Could you transcribe every record below exactly as written, excluding the pictures?

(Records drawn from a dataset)
════════════════════

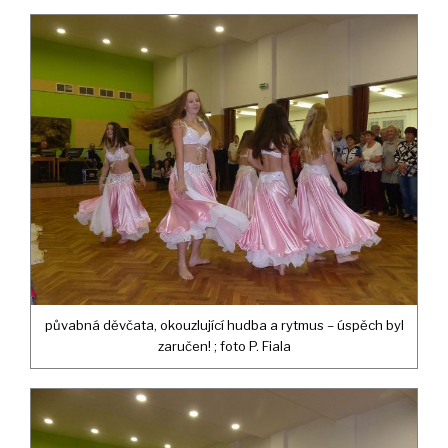
půvabná děvčata, okouzlující hudba a rytmus – úspěch byl
zaručen! ; foto P. Fiala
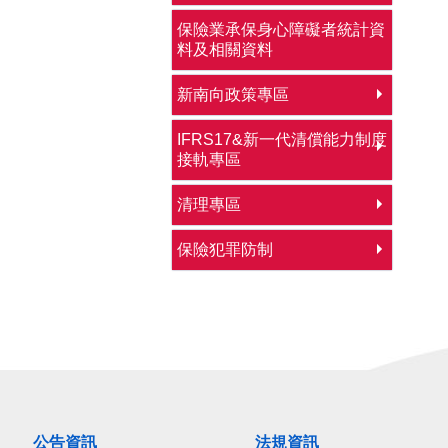
保險業承保身心障礙者統計資
料及相關資料
新南向政策專區
IFRS17&新一代清償能力制度
接軌專區
清理專區
保險犯罪防制
公告資訊
法規資訊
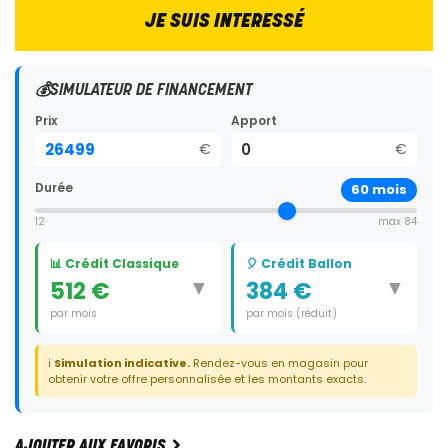
JE SUIS INTERESSÉ
💰
SIMULATEUR DE FINANCEMENT
Prix
Apport
€
€
Durée
60
mois
12
max 84
📊 Crédit Classique
🎈 Crédit Ballon
▼
▼
512 €
384 €
par mois
par mois (réduit)
Durée:
60 mois
Durée:
59 mois
ℹ️
Simulation indicative.
Rendez-vous en magasin pour
Dernier paiement:
9 275 €
obtenir votre offre personnalisée et les montants exacts.
AJOUTER AUX FAVORIS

════════════════════

* _RESPONSE AREA_:
půvabná děvčata, okouzlující hudba a rytmus – úspěch byl
zaručen! ; foto P. Fiala
保險業承保身心障礙者統計資
料及相關資料
新南向政策專區
IFRS17&新一代清償能力制度
接軌專區
清理專區
保險犯罪防制
公告資訊
法規資訊
JE SUIS INTERESSÉ
💰
SIMULATEUR DE FINANCEMENT
Prix
Apport
€
€
Durée
60
mois
12
max 84
📊 Crédit Classique
🎈 Crédit Ballon
▼
▼
512 €
384 €
par mois
par mois (réduit)
Durée:
60 mois
Durée:
59 mois
ℹ️
Simulation indicative.
Rendez-vous en magasin pour
Dernier paiement:
9 275 €
obtenir votre offre personnalisée et les montants exacts.
AJOUTER AUX FAVORIS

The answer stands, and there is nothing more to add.